Feeling Afraid As If Something Terrible Is Going to Happen review – seriously funny

Superb … Samuel Barnett in Feeling Afraid As If Something Terrible Is Going to Happen.
Superb … Samuel Barnett in Feeling Afraid As If Something Terrible Is Going to Happen. Photograph: Murdo MacLeod/The Guardian

Towards the end of this enthralling monologue by Marcelo Dos Santos, the unnamed character played by Samuel Barnett goes for cognitive behavioural therapy. A questionnaire asks him to grade, out of 10, his fears that something terrible will happen. He plumps for 10 then scrawls a smily face alongside it.

He’s a professional comedian after all – or as he puts it, “professional neurotic”. Barnett’s shirt has its own Comedy Store-esque laughing logo on the back, with red lips, heart-shaped tongue and bright white teeth. And Dos Santos’s play dives into the compulsion to make others laugh, from using humour as a defence mechanism to exerting control on your surroundings.

Staged at a festival where comedy shows outnumber theatre, the play offers a closer analysis of joke-craft than the psychology of standup. It’s likely to influence audiences’ appreciation of the next act they watch – and invites them to unpick the structure of Dos Santos’s measured, slightly too neat script.

As if we were at a comedy club night, Barnett starts at a mic stand. The plot grows from a familiar culture-clash routine as he, a self-deprecatory, weak-chinned Brit, falls for an all-American doctoral student who, in one of Dos Santos’s best lines, looks “like the guy Michelangelo dumped David for when he got rich and famous”.

The remarkable thing about Barnett’s performance is how he has mastered the delivery, timing and register of a seasoned observational comedian. He has an instant rapport with the audience and intuitively responds to an interjection from the crowd. In a series of gags, we see the comedian revel in his own ridiculousness, work up mock rage complete with throbbing neck vein, and fire off dry observations on his addiction to hook-up culture.

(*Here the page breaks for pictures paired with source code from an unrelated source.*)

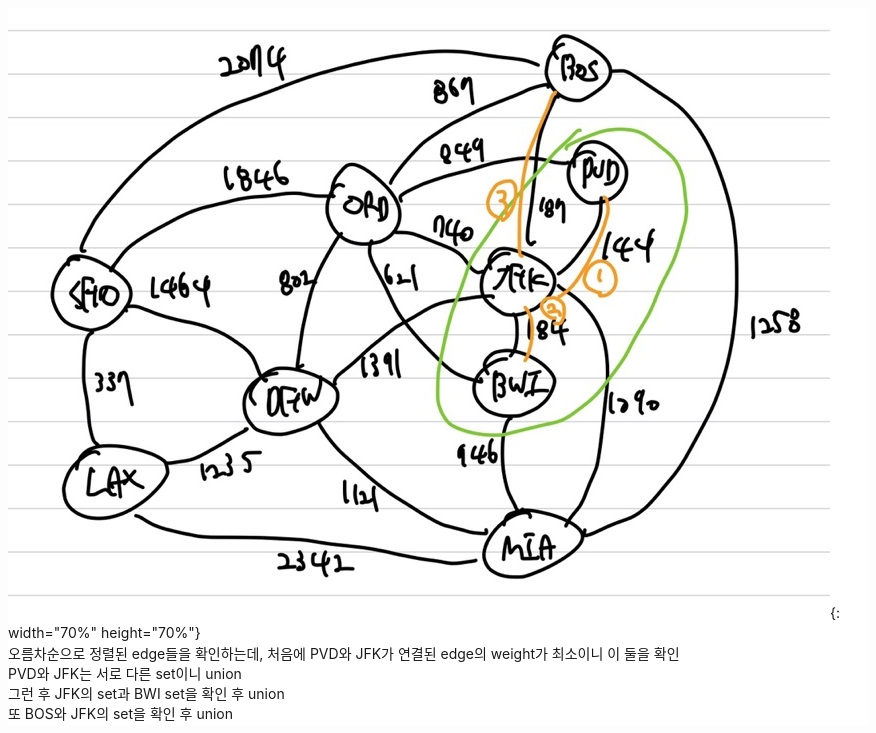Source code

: ![kruskal2](../../../assets/images/Algorithm/2023-09-22-chapter6/kruskal2.jpg){: width="70%" height="70%"}     
오름차순으로 정렬된 edge들을 확인하는데, 처음에 PVD와 JFK가 연결된 edge의 weight가 최소이니 이 둘을 확인   
PVD와 JFK는 서로 다른 set이니 union   
그런 후 JFK의 set과 BWI set을 확인 후 union   
또 BOS와 JFK의 set을 확인 후 union   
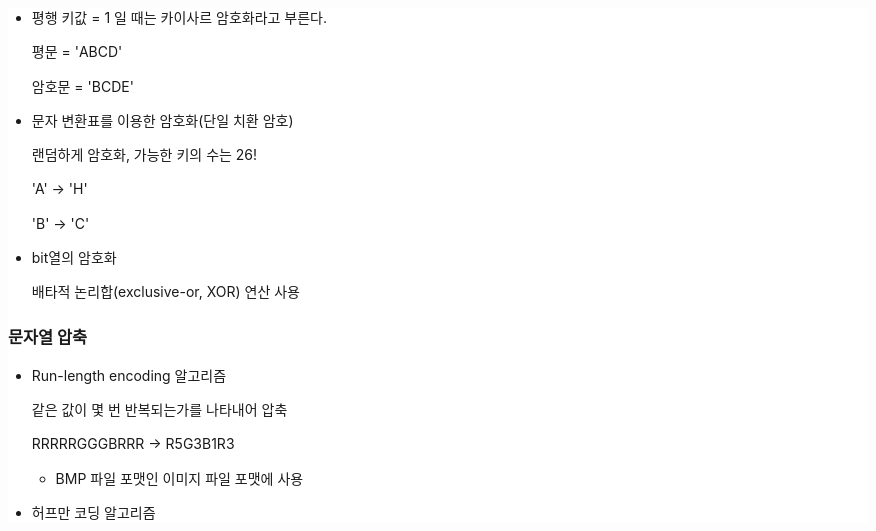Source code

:   - 평행 키값 = 1 일 때는 카이사르 암호화라고 부른다.

    평문 = 'ABCD'

    암호문 = 'BCDE'

- 문자 변환표를 이용한 암호화(단일 치환 암호)

  랜덤하게 암호화, 가능한 키의 수는 26!

  'A' -> 'H'

  'B' -> 'C'

- bit열의 암호화

  배타적 논리합(exclusive-or, XOR) 연산 사용

### 문자열 압축

- Run-length encoding 알고리즘

  같은 값이 몇 번 반복되는가를 나타내어 압축

  RRRRRGGGBRRR -> R5G3B1R3

  - BMP 파일 포맷인 이미지 파일 포맷에 사용

- 허프만 코딩 알고리즘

Barnett undercuts it with just the right amount of fragility and Dos Santos’s script, which finds the standup rewinding and refreshing his material, sparingly reminds us that confessional comedians can be unreliable narrators. Separating the embellishments from the authenticity is part of the game here.

As the swooshes of Max Pappenheim’s sound design shift between scenes, Matthew Xia’s adrenalised staging matches the wired feeling of a comedy club – although the standup’s colleagues are rather thinly drawn. The pace also matches the swiftness of the unpredictable casual sex encounters engineered by the app-addicted comedian, where he loses the control he finds at the mic. The end result is a compelling and troubling character study with some killer punchlines.